Updated your phone lately?


----------



## TheBigAndy (Nov 15, 2018)

Yes


Sent from my iPhone using Tapatalk


----------



## TheBigAndy (Nov 15, 2018)

It’s actually only about two months old.
Running ios 11.4.1 


Sent from my iPhone using Tapatalk


----------



## HackWork (Oct 2, 2009)

Those images were probably hosted at Photobucket. A while back they made changes to stop hosting images offsite for some reason.


----------



## TheBigAndy (Nov 15, 2018)

If I do the actual web view, it says that those images have been blocked.


Sent from my iPhone using Tapatalk


----------



## HackWork (Oct 2, 2009)

TheBigAndy said:


> If I do the actual web view, it says that those images have been blocked.
> 
> 
> Sent from my iPhone using Tapatalk


Yes, by photobucket.


----------



## TheBigAndy (Nov 15, 2018)

How are other people looking at them?


Sent from my iPhone using Tapatalk


----------



## HackWork (Oct 2, 2009)

TheBigAndy said:


> How are other people looking at them?
> 
> 
> Sent from my iPhone using Tapatalk


 They aren’t. You are looking at images from 2016. At some point well after they were posted the hosting company stop serving to outside websites.


----------



## TheBigAndy (Nov 15, 2018)

This is from just less than a day ago


Sent from my iPhone using Tapatalk


----------



## TheBigAndy (Nov 15, 2018)

It was like that the first time I looked it, minutes after it was posted.

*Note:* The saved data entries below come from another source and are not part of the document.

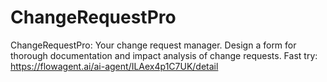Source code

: # ChangeRequestPro
ChangeRequestPro: Your change request manager. Design a form for thorough documentation and impact analysis of change requests.
Fast try: https://flowagent.ai/ai-agent/ILAex4p1C7UK/detail
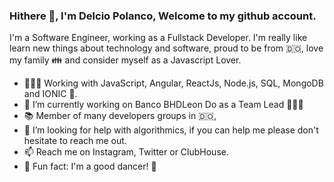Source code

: ### Hithere 👋, I'm Delcio Polanco, Welcome to my github account.

<!--
**delciopolanco/delciopolanco** is a ✨ _special_ ✨ repository because its `README.md` (this file) appears on your GitHub profile.

Here are some ideas to get you started:

- 🔭 I’m currently working on ...
- 🌱 I’m currently learning ...
- 👯 I’m looking to collaborate on ...
- 🤔 I’m looking for help with ...
- 💬 Ask me about ...
- 📫 How to reach me: ...
- 😄 Pronouns: ...
- ⚡ Fun fact: ...
-->

I'm a Software Engineer, working as a Fullstack Developer. I'm really like learn new things about technology and software, proud to be from 🇩🇴, love my family 👪 and consider myself as a Javascript Lover.

- 👨🏻‍💻 Working with JavaScript, Angular, ReactJs, Node.js, SQL, MongoDB and IONIC 📲.
- 🔭 I’m currently working on Banco BHDLeon Do as a Team Lead 👨🏻‍💻
- 📚 Member of many developers groups in 🇩🇴,
- 🤔 I’m looking for help with algorithmics, if you can help me please don't hesitate to reach me out.
- 📫 Reach me on Instagram, Twitter or ClubHouse.
- 🧱 Fun fact: I'm a good dancer! 🕺

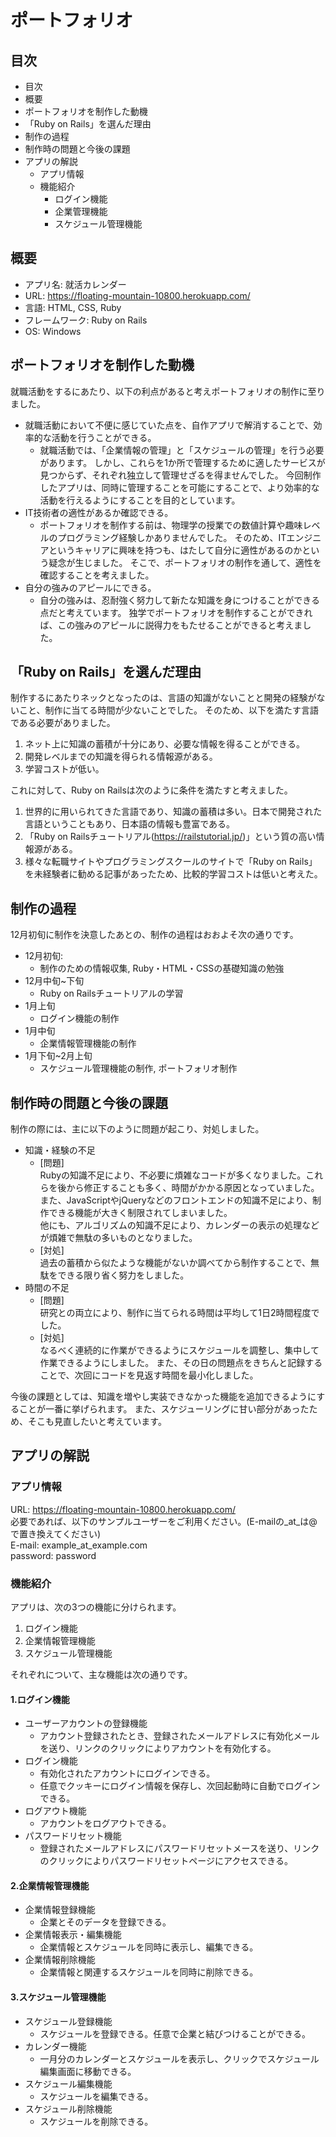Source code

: #  ポートフォリオ
##  目次
* 目次
* 概要
* ポートフォリオを制作した動機
* 「Ruby on Rails」を選んだ理由
* 制作の過程
* 制作時の問題と今後の課題
* アプリの解説
  * アプリ情報
  * 機能紹介
    * ログイン機能
    * 企業管理機能
    * スケジュール管理機能

##  概要
* アプリ名: 就活カレンダー
* URL: <https://floating-mountain-10800.herokuapp.com/>
* 言語: HTML, CSS, Ruby
* フレームワーク: Ruby on Rails
* OS: Windows

## ポートフォリオを制作した動機
就職活動をするにあたり、以下の利点があると考えポートフォリオの制作に至りました。
* 就職活動において不便に感じていた点を、自作アプリで解消することで、効率的な活動を行うことができる。
  * 就職活動では、「企業情報の管理」と「スケジュールの管理」を行う必要があります。
  しかし、これらを1か所で管理するために適したサービスが見つからず、それぞれ独立して管理せざるを得ませんでした。
  今回制作したアプリは、同時に管理することを可能にすることで、より効率的な活動を行えるようにすることを目的としています。
* IT技術者の適性があるか確認できる。
  * ポートフォリオを制作する前は、物理学の授業での数値計算や趣味レベルのプログラミング経験しかありませんでした。
  そのため、ITエンジニアというキャリアに興味を持つも、はたして自分に適性があるのかという疑念が生じました。
  そこで、ポートフォリオの制作を通して、適性を確認することを考えました。
* 自分の強みのアピールにできる。
  * 自分の強みは、忍耐強く努力して新たな知識を身につけることができる点だと考えています。
  独学でポートフォリオを制作することができれば、この強みのアピールに説得力をもたせることができると考えました。

## 「Ruby on Rails」を選んだ理由
制作するにあたりネックとなったのは、言語の知識がないことと開発の経験がないこと、制作に当てる時間が少ないことでした。
そのため、以下を満たす言語である必要がありました。
1. ネット上に知識の蓄積が十分にあり、必要な情報を得ることができる。
2. 開発レベルまでの知識を得られる情報源がある。
3. 学習コストが低い。

これに対して、Ruby on Railsは次のように条件を満たすと考えました。
1. 世界的に用いられてきた言語であり、知識の蓄積は多い。日本で開発された言語ということもあり、日本語の情報も豊富である。
2. 「Ruby on Railsチュートリアル(<https://railstutorial.jp/>)」という質の高い情報源がある。
3. 様々な転職サイトやプログラミングスクールのサイトで「Ruby on Rails」を未経験者に勧める記事があったため、比較的学習コストは低いと考えた。

##  制作の過程
12月初旬に制作を決意したあとの、制作の過程はおおよそ次の通りです。

* 12月初旬:
  * 制作のための情報収集, Ruby・HTML・CSSの基礎知識の勉強   
* 12月中旬~下旬
  * Ruby on Railsチュートリアルの学習
* 1月上旬
  * ログイン機能の制作
* 1月中旬
  * 企業情報管理機能の制作
* 1月下旬~2月上旬
  * スケジュール管理機能の制作, ポートフォリオ制作

##  制作時の問題と今後の課題
制作の際には、主に以下のように問題が起こり、対処しました。
* 知識・経験の不足
  * [問題]  
  Rubyの知識不足により、不必要に煩雑なコードが多くなりました。これらを後から修正することも多く、時間がかかる原因となっていました。  
  また、JavaScriptやjQueryなどのフロントエンドの知識不足により、制作できる機能が大きく制限されてしまいました。  
  他にも、アルゴリズムの知識不足により、カレンダーの表示の処理などが煩雑で無駄の多いものとなりました。
  * [対処]  
  過去の蓄積から似たような機能がないか調べてから制作することで、無駄をできる限り省く努力をしました。
* 時間の不足
  * [問題]  
  研究との両立により、制作に当てられる時間は平均して1日2時間程度でした。
  * [対処]  
  なるべく連続的に作業ができるようにスケジュールを調整し、集中して作業できるようにしました。
  また、その日の問題点をきちんと記録することで、次回にコードを見返す時間を最小化しました。

今後の課題としては、知識を増やし実装できなかった機能を追加できるようにすることが一番に挙げられます。
また、スケジューリングに甘い部分があったため、そこも見直したいと考えています。

## アプリの解説
### アプリ情報
URL: <https://floating-mountain-10800.herokuapp.com/>  
必要であれば、以下のサンプルユーザーをご利用ください。(E-mailの_at_は@で置き換えてください)  
E-mail: example_at_example.com  
password: password

###  機能紹介
アプリは、次の3つの機能に分けられます。
1. ログイン機能
2. 企業情報管理機能
3. スケジュール管理機能

それぞれについて、主な機能は次の通りです。

#### 1.ログイン機能

* ユーザーアカウントの登録機能
  * アカウント登録されたとき、登録されたメールアドレスに有効化メールを送り、リンクのクリックによりアカウントを有効化する。
* ログイン機能
  * 有効化されたアカウントにログインできる。
  * 任意でクッキーにログイン情報を保存し、次回起動時に自動でログインできる。
* ログアウト機能
  * アカウントをログアウトできる。
* パスワードリセット機能
  * 登録されたメールアドレスにパスワードリセットメースを送り、リンクのクリックによりパスワードリセットページにアクセスできる。
  
#### 2.企業情報管理機能
* 企業情報登録機能
  * 企業とそのデータを登録できる。
* 企業情報表示・編集機能
  * 企業情報とスケジュールを同時に表示し、編集できる。
* 企業情報削除機能
  * 企業情報と関連するスケジュールを同時に削除できる。

#### 3.スケジュール管理機能
* スケジュール登録機能
  * スケジュールを登録できる。任意で企業と結びつけることができる。
* カレンダー機能
  * 一月分のカレンダーとスケジュールを表示し、クリックでスケジュール編集画面に移動できる。
* スケジュール編集機能
  * スケジュールを編集できる。
* スケジュール削除機能
  * スケジュールを削除できる。
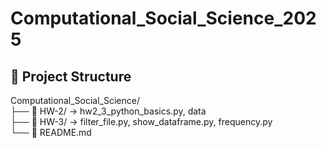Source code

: # Computational_Social_Science_2025
## 📂 Project Structure
Computational_Social_Science/  
├── 📓 HW-2/ → hw2_3_python_basics.py, data   
├── 📓 HW-3/ → filter_file.py, show_dataframe.py, frequency.py    
└── 📘 README.md  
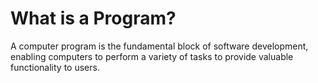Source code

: # What is a Program?
A computer program is the fundamental block of software development, enabling computers to perform a variety of tasks to provide valuable functionality to users.
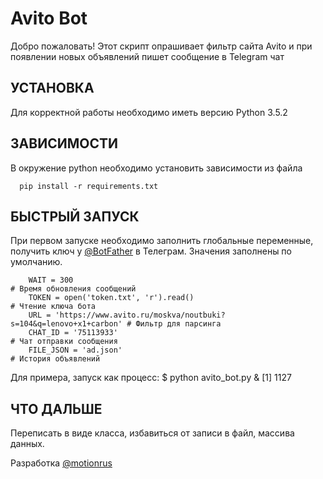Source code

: Avito Bot
=============================

Добро пожаловать!
Этот скрипт опрашивает фильтр сайта Avito и при появлении новых объявлений пишет сообщение в Telegram чат

УСТАНОВКА
---------

Для корректной работы необходимо иметь версию Python 3.5.2


ЗАВИСИМОСТИ
------------

В окружение python необходимо установить зависимости из файла

      pip install -r requirements.txt


БЫСТРЫЙ ЗАПУСК
--------------

При первом запуске необходимо заполнить глобальные переменные, получить ключ у [@BotFather](https://telegram.me/BotFather) в Телеграм. Значения заполнены по умолчанию.

        WAIT = 300                                                            # Время обновления сообщений
        TOKEN = open('token.txt', 'r').read()                                 # Чтение ключа бота
        URL = 'https://www.avito.ru/moskva/noutbuki?s=104&q=lenovo+x1+carbon' # Фильтр для парсинга
        CHAT_ID = '75113933'                                                  # Чат отправки сообщения
        FILE_JSON = 'ad.json'                                                 # История объявлений

Для примера, запуск как процесс:
        $ python avito_bot.py &
        [1] 1127


ЧТО ДАЛЬШЕ
----------

Переписать в виде класса, избавиться от записи в файл, массива данных.



Разработка [@motionrus](https://telegram.me/motionrus)
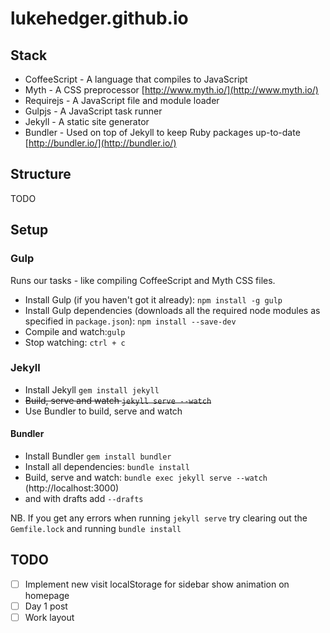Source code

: lukehedger.github.io
====================

## Stack

- CoffeeScript - A language that compiles to JavaScript
- Myth - A CSS preprocessor [http://www.myth.io/](http://www.myth.io/)
- Requirejs - A JavaScript file and module loader
- Gulpjs - A JavaScript task runner
- Jekyll - A static site generator
- Bundler - Used on top of Jekyll to keep Ruby packages up-to-date [http://bundler.io/](http://bundler.io/)

## Structure

TODO

## Setup

### Gulp

Runs our tasks - like compiling CoffeeScript and Myth CSS files.

- Install Gulp (if you haven't got it already): `npm install -g gulp`
- Install Gulp dependencies (downloads all the required node modules as specified in `package.json`): `npm install --save-dev`
- Compile and watch:`gulp`
- Stop watching: `ctrl + c`

### Jekyll

- Install Jekyll `gem install jekyll`
- ~~Build, serve and watch `jekyll serve --watch`~~
- Use Bundler to build, serve and watch

#### Bundler

- Install Bundler `gem install bundler`
- Install all dependencies: `bundle install`
- Build, serve and watch: `bundle exec jekyll serve --watch` (http://localhost:3000)
- and with drafts add `--drafts`

NB. If you get any errors when running `jekyll serve` try clearing out the `Gemfile.lock` and running `bundle install`

## TODO

- [ ] Implement new visit localStorage for sidebar show animation on homepage
- [ ] Day 1 post
- [ ] Work layout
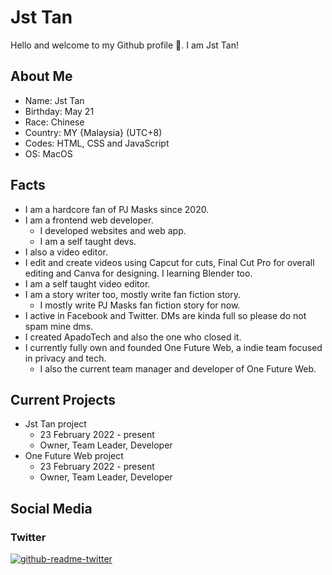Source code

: # Jst Tan
Hello and welcome to my Github profile 👋. I am Jst Tan! 

## About Me
- Name: Jst Tan
- Birthday: May 21
- Race: Chinese
- Country: MY {Malaysia} (UTC+8)
- Codes: HTML, CSS and JavaScript
- OS: MacOS

## Facts
- I am a hardcore fan of PJ Masks since 2020. 
- I am a frontend web developer. 
  - I developed websites and web app. 
  - I am a self taught devs. 
-  I also a video editor.
  -  I edit and create videos using Capcut for cuts, Final Cut Pro for overall editing and Canva for designing. I learning Blender too. 
  -  I am a self taught video editor. 
- I am a story writer too, mostly write fan fiction story. 
  - I mostly write PJ Masks fan fiction story for now. 
- I active in Facebook and Twitter. DMs are kinda full so please do not spam mine dms. 
- I created ApadoTech and also the one who closed it. 
- I currently fully own and founded One Future Web, a indie team focused in privacy and tech. 
  - I also the current team manager and developer of One Future Web.  


## Current Projects
- Jst Tan project
  - 23 February 2022 - present
  - Owner, Team Leader, Developer
- One Future Web project
  - 23 February 2022 - present
  - Owner, Team Leader, Developer 

## Social Media
### Twitter
[![github-readme-twitter](https://github-readme-twitter.gazf.vercel.app/api?id=jestonjst)](https://github.com/gazf/github-readme-twitter)
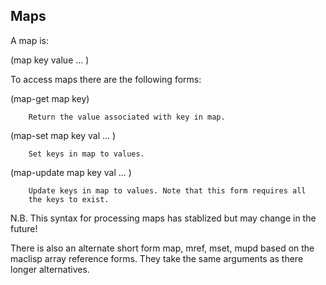 Maps
----

A map is:

(map key value ... )

To access maps there are the following forms:

(map-get map key)

        Return the value associated with key in map.

(map-set map key val ... )

        Set keys in map to values.

(map-update map key val ... )

        Update keys in map to values. Note that this form requires all
        the keys to exist.

N.B. This syntax for processing maps has stablized but may change in
the future!

There is also an alternate short form map, mref, mset, mupd based on
the maclisp array reference forms. They take the same arguments as
there longer alternatives.

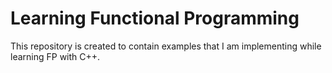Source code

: # Learning Functional Programming

This repository is created to contain examples that I am implementing while learning FP with C++.
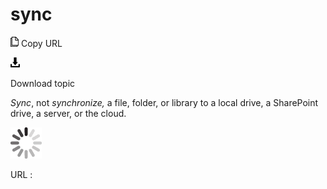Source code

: # sync

![Copy URL](media/sync/Copy.png)
Copy URL

![Download](media/sync/Download.png)

Download topic

*Sync*, not *synchronize,* a file, folder, or library to a local drive, a SharePoint drive, a server, or the cloud. 

![In progress](media/sync/activity-large.gif)

URL :
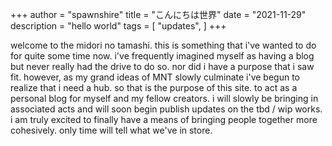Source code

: +++
author = "spawnshire"
title = "こんにちは世界"
date = "2021-11-29"
description = "hello world"
tags = [
    "updates",
]
+++

welcome to the midori no tamashi.
this is something that i've wanted to do for quite some time now. i've frequently imagined myself as having a blog but never really had the drive to do so. nor did i have a purpose that i saw fit. however, as my grand ideas of MNT slowly culminate i've begun to realize that i need a hub. so that is the purpose of this site. to act as a personal blog for myself and my fellow creators. i will slowly be bringing in associated acts and will soon begin publish updates on the tbd / wip works. i am truly excited to finally have a means of bringing people together more cohesively. only time will tell what we've in store.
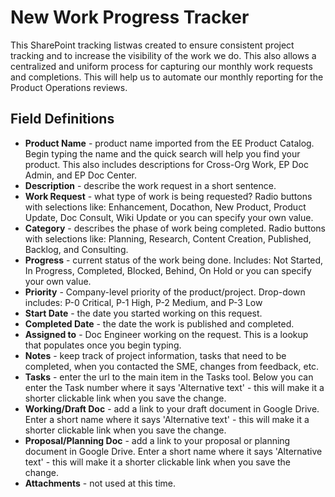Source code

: # New Work Progress Tracker
This SharePoint tracking listwas created to ensure consistent project tracking and to increase the visibility of the work we do. This also allows a centralized and uniform process for capturing our monthly work requests and completions. This will help us to automate our monthly reporting for the Product Operations reviews.

## Field Definitions
* **Product Name** - product name imported from the EE Product Catalog. Begin typing the name and the quick search will help you find your product. This also includes descriptions for Cross-Org Work, EP Doc Admin, and EP Doc Center.
* **Description** - describe the work request in a short sentence.
* **Work Request** - what type of work is being requested? Radio buttons with selections like: Enhancement, Docathon, New Product, Product Update, Doc Consult, Wiki Update or you can specify your own value.
* **Category** - describes the phase of work being completed. Radio buttons with selections like: Planning, Research, Content Creation, Published, Backlog, and Consulting.
* **Progress** - current status of the work being done. Includes: Not Started, In Progress, Completed, Blocked, Behind, On Hold or you can specify your own value.
* **Priority** - Company-level priority of the product/project. Drop-down includes: P-0 Critical, P-1 High, P-2 Medium, and P-3 Low
* **Start Date** - the date you started working on this request.
* **Completed Date** - the date the work is published and completed.
* **Assigned to** - Doc Engineer working on the request. This is a lookup that populates once you begin typing.
* **Notes** - keep track of project information, tasks that need to be completed, when you contacted the SME, changes from feedback, etc.
* **Tasks** - enter the url to the main item in the Tasks tool. Below you can enter the Task number where it says 'Alternative text' - this will make it a shorter clickable link when you save the change.
* **Working/Draft Doc** - add a link to your draft document in Google Drive. Enter a short name where it says 'Alternative text' - this will make it a shorter clickable link when you save the change.
* **Proposal/Planning Doc** - add a link to your proposal or planning document in Google Drive. Enter a short name where it says 'Alternative text' - this will make it a shorter clickable link when you save the change.
* **Attachments** - not used at this time.
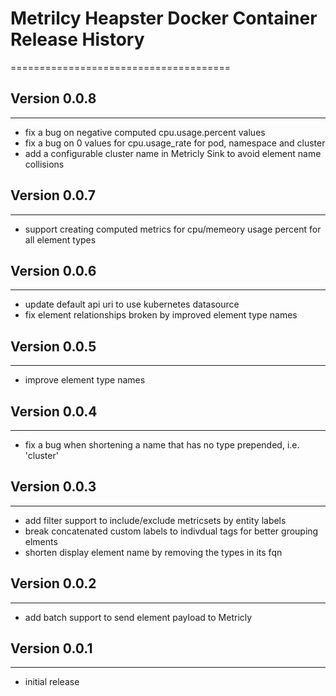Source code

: # Metrilcy Heapster Docker Container Release History
======================================

## Version 0.0.8
---------------------------
- fix a bug on negative computed cpu.usage.percent values
- fix a bug on 0 values for cpu.usage_rate for pod, namespace and cluster
- add a configurable cluster name in Metricly Sink to avoid element name collisions

## Version 0.0.7
---------------------------
- support creating computed metrics for cpu/memeory usage percent for all element types

## Version 0.0.6
---------------------------
- update default api uri to use kubernetes datasource
- fix element relationships broken by improved element type names

## Version 0.0.5
---------------------------
- improve element type names

## Version 0.0.4
---------------------------
- fix a bug when shortening a name that has no type prepended, i.e. 'cluster'

## Version 0.0.3
---------------------------
- add filter support to include/exclude metricsets by entity labels
- break concatenated custom labels to indivdual tags for better grouping elments
- shorten display element name by removing the types in its fqn

## Version 0.0.2
---------------------------
- add batch support to send element payload to Metricly

## Version 0.0.1
---------------------------
- initial release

Sent from my iPhone using Tapatalk


----------



## HackWork (Oct 2, 2009)

That’s a different story. I can see those images perfectly fine. If they are blocked from you when using both Tapatalk and a web browser, the problem must be on your end.


----------



## seoziw22 (Nov 30, 2018)

If I do the actual web view, it says that those images have been blocked.
Thank You


----------



## Service Call (Jul 9, 2011)

....


----------



## 99cents (Aug 20, 2012)

I don’t even know what Tapatalk is. Ignorance is bliss.


----------



## trentonmakes (Mar 21, 2017)

99cents said:


> I don’t even know what Tapatalk is. Ignorance is bliss.


Your missing out

Sent from my LG-K550 using Tapatalk


----------



## 99cents (Aug 20, 2012)

trentonmakes said:


> Your missing out
> 
> Sent from my LG-K550 using Tapatalk


I’m okay with that  .

You’re the guy who put a ladder in a hole anyway .


----------